One of my favorite things to do in my formative years in Muncie was to burn the trash. “What?” You may ask. “You didn’t wrap everything up in fancy Glad Bags and put them in fancy plastic garbage bins so that the high tech dump trucks can just pick them up and dump them?”
My dad had an elaborate garbage and trash system. There were three containers in our kitchen:
1. A fully-opened paper ½ gallon milk carton for slimy, greasy, wet garbage. This sat on the counter to the left of the kitchen sink, and you just scraped stuff into it as you cleaned off your plate. We didn’t have a garbage disposal, so anything that today would go into that contraption would in those days go into the carton. The thing caught everything from egg shells to bacon grease. When the carton was full, the flaps would be folded back to a closed position and it was placed in the second container.
2. A paper grocery sack that sat on the floor of the kitchen under the window in front of the refrigerator was the second level of the system. This container caught all of the non-slimy, non-greasy trash that could not be burned, things like metal cans or glass containers that couldn’t be redeemed for money. When the sack was near full, it got rolled closed and carried out to the steel garbage cans in the garage. They were eventually put out on trash day beside the alley and a big truck with a couple of guys hanging off the rear would come by and empty them out. Glad style bags existed back then, but my dad was too frugal to let mom buy them. She would come home with multiple paper sacks from Ross Grocery or Wise Supermarket anyway, so she would just save them for this secondary duty.
3. We had a kitchen trash basket that was positioned just beside the grocery sack. Into this bin was placed anything that could burn, but primarily paper.
In my neighborhood, most folks had a place where they burned trashed. It was common practice. City ordinances forbid such things today, but back then….well,….it’s just what was done. Cecil French had the best one in the neighborhood. It was built up with concrete blocks, had a system for air intake, and the ash could be shoveled out when need be. My dad, on the other hand, had the simplest. It was an old oil drum with the top removed and some holes cut in the sides.
Our trash-burner drum was located on a tiny little strip of ground between our driveway and the alley that ran behind our house. I would drag the kitchen container out there about once a week with a few matches or maybe someone’s cigarette lighter and burn the trash.

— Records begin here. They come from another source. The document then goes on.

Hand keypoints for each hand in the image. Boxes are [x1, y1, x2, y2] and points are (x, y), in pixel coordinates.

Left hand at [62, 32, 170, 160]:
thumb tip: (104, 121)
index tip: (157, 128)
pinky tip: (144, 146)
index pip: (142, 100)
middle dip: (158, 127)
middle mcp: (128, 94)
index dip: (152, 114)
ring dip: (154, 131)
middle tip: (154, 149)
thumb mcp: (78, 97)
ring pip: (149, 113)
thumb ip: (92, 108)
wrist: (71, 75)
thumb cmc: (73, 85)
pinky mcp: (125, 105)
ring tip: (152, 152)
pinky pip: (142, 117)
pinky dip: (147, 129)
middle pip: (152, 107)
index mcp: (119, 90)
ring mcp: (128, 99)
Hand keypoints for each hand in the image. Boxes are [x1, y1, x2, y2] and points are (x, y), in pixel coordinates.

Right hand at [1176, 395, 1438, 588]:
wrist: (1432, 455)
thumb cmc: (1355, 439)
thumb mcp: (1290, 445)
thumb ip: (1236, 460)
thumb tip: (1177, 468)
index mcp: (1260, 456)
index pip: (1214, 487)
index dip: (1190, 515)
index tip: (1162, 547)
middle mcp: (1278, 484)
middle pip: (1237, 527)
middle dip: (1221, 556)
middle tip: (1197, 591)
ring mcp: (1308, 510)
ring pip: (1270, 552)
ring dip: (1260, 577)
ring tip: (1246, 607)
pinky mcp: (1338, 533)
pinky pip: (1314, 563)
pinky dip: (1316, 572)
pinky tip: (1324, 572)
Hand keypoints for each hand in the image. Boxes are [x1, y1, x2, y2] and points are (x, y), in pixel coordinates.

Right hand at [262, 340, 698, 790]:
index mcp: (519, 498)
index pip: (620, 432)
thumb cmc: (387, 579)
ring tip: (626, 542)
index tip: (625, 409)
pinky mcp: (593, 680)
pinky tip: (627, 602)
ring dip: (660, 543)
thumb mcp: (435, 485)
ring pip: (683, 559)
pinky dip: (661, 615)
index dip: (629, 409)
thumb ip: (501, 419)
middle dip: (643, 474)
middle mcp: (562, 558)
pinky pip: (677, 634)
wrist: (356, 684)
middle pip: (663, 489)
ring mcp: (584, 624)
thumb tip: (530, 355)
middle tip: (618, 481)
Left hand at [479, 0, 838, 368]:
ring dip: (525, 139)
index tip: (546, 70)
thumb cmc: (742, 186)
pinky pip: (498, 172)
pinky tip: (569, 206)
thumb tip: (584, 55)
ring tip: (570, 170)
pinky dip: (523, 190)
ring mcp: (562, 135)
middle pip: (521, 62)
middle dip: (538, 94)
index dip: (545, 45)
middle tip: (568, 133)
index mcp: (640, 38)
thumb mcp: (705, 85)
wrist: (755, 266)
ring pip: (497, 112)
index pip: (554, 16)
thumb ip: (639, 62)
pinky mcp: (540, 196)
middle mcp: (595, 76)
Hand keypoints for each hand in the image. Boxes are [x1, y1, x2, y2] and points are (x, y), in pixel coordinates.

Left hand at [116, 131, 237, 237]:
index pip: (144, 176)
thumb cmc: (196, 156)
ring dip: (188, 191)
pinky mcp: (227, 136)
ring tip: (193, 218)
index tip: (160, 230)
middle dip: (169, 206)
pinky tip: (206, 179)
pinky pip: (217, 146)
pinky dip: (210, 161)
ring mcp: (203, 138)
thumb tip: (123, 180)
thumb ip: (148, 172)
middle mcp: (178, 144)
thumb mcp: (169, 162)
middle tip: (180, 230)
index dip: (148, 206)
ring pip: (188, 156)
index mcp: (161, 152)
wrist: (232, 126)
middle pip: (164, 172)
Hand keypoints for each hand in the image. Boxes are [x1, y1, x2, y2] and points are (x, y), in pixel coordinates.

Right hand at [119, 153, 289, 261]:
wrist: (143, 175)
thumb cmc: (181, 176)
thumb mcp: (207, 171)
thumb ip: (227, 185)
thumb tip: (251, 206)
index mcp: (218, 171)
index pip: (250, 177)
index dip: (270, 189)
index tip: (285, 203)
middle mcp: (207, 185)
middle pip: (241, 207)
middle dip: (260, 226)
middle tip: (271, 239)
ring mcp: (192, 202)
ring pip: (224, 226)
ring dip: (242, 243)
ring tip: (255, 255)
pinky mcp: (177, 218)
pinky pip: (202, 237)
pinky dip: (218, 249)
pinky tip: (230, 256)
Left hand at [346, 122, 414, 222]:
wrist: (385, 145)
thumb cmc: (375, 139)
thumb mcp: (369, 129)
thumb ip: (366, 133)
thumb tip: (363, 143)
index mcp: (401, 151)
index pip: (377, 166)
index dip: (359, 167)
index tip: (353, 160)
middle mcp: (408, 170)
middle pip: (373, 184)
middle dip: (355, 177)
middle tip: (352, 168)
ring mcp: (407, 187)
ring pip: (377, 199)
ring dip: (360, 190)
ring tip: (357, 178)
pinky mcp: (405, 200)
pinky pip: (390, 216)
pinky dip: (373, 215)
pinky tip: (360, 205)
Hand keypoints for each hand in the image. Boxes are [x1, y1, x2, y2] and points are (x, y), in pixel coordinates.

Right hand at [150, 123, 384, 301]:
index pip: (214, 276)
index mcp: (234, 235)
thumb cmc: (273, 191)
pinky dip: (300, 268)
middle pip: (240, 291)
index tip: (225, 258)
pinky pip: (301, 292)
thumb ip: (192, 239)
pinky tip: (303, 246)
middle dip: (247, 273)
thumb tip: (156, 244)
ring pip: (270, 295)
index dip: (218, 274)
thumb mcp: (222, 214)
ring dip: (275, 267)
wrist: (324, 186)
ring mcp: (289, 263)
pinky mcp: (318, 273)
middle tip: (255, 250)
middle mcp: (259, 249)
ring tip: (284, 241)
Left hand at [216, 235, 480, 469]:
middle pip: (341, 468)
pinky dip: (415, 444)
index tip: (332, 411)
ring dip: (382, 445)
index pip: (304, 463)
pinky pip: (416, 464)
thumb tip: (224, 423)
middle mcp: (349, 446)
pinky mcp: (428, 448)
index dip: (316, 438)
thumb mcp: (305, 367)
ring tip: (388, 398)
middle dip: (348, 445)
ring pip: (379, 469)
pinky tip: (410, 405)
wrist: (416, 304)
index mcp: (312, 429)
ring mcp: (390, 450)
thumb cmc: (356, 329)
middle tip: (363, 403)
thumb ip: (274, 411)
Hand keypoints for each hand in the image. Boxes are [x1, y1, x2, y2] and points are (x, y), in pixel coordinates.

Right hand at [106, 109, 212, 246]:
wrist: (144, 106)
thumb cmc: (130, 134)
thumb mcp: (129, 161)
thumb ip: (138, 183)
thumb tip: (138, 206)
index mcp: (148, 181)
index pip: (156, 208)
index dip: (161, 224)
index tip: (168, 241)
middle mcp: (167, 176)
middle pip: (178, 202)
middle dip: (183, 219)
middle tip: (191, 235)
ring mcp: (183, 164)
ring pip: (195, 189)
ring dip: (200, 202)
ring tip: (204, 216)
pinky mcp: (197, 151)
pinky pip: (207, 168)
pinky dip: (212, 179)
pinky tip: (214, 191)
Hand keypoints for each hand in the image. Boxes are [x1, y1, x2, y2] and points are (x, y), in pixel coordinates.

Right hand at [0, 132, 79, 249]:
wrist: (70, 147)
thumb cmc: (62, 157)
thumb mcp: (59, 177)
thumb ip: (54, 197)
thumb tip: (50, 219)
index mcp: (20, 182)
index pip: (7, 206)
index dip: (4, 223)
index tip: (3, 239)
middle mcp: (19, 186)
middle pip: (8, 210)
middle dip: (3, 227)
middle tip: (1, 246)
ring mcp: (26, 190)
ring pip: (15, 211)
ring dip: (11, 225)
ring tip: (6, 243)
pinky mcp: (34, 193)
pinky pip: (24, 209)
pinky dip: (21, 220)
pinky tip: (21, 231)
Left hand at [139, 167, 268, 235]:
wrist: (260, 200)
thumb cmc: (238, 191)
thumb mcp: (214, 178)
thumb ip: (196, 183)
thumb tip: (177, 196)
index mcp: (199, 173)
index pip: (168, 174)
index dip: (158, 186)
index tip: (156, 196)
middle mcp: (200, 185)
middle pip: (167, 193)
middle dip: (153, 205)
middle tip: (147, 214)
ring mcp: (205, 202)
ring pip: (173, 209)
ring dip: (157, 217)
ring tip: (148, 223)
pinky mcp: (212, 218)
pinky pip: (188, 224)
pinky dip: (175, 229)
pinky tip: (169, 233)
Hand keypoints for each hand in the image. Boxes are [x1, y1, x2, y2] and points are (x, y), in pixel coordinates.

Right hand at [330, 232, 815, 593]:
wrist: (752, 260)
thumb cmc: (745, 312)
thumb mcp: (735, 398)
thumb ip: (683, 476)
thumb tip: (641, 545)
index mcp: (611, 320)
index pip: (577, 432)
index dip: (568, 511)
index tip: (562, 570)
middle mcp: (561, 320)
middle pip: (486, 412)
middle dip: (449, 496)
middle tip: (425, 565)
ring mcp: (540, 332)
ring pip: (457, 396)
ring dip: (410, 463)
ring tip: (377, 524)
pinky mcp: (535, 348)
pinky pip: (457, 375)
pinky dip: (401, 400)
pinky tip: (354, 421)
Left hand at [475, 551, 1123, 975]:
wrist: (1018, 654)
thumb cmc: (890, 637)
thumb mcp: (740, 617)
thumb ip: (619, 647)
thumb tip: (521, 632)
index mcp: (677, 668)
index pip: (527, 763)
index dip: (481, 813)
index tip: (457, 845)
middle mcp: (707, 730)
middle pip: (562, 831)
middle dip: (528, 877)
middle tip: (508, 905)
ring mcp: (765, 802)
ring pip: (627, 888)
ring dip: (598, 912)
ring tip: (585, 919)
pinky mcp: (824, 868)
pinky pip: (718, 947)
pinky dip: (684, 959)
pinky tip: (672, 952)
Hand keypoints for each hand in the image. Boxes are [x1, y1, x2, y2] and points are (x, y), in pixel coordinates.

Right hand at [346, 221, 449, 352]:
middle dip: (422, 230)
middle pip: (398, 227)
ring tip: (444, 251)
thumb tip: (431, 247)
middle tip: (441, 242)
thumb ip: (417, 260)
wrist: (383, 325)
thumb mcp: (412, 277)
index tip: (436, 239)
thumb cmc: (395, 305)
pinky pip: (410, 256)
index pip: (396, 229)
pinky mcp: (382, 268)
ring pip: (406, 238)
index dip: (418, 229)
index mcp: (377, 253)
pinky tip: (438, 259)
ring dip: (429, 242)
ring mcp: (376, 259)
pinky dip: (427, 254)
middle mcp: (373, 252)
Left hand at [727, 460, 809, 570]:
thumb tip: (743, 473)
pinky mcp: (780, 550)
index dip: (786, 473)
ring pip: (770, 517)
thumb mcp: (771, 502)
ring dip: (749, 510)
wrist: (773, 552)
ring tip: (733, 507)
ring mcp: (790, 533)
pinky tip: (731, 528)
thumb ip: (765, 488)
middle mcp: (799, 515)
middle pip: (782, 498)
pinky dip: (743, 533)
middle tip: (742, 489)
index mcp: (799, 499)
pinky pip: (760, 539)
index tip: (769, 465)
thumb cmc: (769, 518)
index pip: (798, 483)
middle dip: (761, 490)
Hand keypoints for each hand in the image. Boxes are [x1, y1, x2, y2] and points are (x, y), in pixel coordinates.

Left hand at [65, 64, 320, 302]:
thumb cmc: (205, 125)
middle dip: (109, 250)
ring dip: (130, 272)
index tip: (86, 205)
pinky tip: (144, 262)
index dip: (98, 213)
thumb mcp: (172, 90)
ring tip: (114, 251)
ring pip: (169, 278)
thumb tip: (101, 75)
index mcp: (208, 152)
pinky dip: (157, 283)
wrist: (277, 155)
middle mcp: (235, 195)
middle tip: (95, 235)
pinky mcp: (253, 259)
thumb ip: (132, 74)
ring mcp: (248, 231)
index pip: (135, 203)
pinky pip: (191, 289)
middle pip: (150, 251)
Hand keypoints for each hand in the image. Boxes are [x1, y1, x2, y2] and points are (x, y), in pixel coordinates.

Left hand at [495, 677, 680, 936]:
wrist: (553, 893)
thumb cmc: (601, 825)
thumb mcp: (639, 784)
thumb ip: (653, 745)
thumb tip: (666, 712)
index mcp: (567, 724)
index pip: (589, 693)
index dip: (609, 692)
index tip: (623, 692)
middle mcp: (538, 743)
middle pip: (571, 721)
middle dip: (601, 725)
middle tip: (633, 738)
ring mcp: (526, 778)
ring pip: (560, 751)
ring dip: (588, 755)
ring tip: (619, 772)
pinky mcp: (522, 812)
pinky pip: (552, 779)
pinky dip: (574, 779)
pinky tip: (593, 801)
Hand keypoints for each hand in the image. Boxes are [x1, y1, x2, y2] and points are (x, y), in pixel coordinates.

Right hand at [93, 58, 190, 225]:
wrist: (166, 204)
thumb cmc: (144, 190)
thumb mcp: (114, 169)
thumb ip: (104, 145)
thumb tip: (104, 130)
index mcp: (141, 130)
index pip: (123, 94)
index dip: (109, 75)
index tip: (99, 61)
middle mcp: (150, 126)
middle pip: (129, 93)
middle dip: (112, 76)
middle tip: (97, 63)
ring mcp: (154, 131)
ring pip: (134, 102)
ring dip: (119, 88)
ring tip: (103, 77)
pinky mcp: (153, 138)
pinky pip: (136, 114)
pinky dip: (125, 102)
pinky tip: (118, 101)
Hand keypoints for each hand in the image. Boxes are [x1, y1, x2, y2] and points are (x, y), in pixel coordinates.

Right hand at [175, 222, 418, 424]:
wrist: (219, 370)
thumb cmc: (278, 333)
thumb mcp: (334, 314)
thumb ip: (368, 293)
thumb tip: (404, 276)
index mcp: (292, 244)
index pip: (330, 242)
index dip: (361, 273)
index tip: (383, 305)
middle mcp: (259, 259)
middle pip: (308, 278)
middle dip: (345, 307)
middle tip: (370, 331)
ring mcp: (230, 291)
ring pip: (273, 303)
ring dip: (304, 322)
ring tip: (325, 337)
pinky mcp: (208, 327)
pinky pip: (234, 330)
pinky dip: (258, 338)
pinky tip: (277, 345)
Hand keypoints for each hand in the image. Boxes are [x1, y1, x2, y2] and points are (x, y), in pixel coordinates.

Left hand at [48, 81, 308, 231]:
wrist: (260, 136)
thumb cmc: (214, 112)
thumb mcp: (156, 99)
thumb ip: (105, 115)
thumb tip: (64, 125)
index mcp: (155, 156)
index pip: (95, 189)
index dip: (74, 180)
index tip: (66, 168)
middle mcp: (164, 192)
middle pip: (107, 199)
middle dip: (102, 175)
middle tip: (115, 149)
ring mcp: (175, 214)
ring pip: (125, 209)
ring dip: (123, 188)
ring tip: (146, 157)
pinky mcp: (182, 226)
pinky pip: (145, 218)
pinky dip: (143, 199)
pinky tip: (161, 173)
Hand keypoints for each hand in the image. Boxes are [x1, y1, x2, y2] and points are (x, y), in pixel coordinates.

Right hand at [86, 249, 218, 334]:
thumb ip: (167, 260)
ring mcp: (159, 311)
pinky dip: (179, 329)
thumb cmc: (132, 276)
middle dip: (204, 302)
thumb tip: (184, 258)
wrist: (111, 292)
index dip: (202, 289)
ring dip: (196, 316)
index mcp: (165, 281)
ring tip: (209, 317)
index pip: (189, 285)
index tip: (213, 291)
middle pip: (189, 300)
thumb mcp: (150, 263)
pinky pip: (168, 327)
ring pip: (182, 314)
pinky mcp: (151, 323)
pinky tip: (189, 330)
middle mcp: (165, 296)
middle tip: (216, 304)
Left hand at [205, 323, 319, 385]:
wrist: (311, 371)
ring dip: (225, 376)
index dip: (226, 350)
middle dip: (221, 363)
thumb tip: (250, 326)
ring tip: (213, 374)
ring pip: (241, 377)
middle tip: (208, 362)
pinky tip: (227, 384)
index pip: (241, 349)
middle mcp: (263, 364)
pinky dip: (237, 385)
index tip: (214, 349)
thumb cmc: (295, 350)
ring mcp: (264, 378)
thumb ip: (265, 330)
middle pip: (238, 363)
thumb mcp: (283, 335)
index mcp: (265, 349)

No big deal and not all that dangerous….unless….
Unless I decided to give the fire a little boost with the gasoline that my dad kept for the mower just inside the garage. I’ve got to tell you, sometimes I think it is a wonder I survived my childhood.
I don’t think you could call me a pyromaniac. I’ve never burned down a building or anything more substantial than trash or some brush. My cousin Greg used to build these elaborate “houses” out of boxes and cardboard just so he could burn them. I never got into that. But, fire did sort of intrigue me. Call it science. Call it curiosity. Call it stupidity.
I enjoyed small experiments.
I liked to augment the trash fire with different materials….rubber (makes noxious black smoke) or plastic (makes noxious, but colorful smoke). I liked to see if I could get the fire going again when it was almost out. Stuff like that.
The experiment that scared me the most though, didn’t involve the trash barrel. Nope. In this case, it was a simple candle.
My mom had some little candles in glass bowls. The openings at the top curled in so that the bowl was wider than the opening. The wick was about halfway down the bowl. You know what I’m talking about, right? Anyway, I had one of those in my bedroom, and I used to “mess” with it. Light it. Blow it out. Light it. Suffocate it. Relight it. See if I could suffocate it until it was almost out, but then give it the air back again just in time to revive it. The trouble wasn’t this game. The trouble was the tool I was using to suffocate the candle.
I was using my bedroom curtains.
You are saying something else right now. You are saying: “Was he nuts?”
You are right to ask that question. I ask myself that every time I think about this story. I think I'll plead temporary insanity.
Anyway, what I would do was light the candle, and then lay the curtain over the top of the candle bowl and watch the flame die down inside until it was just about gone, and then pull the curtain back to see the flame jump back to life. I did this several times with no incidents….until one time I noticed that as the curtain lay over the bowl, its white color was turning black and a little tiny bit of smoke was rising from the material.
“Crap!” I said in a hushed scream! And, I pulled the curtain free!
I was lucky. It didn’t actually catch fire. But, I think I was VERY close to catching my folks’ house on fire. Another couple of seconds and this story would have had a very different ending. That close call put an end to my fire games and experiments. As I’ve said before in this series, it was one more thing that I never did again.
Curiosity almost burned down my parents' house. I don't play with fire anymore, but if there is anything that causes me more grief in my life than anything else, it is my curiosity. I have an intense amount of it, and it is a blessing in some ways, and a definite curse in others.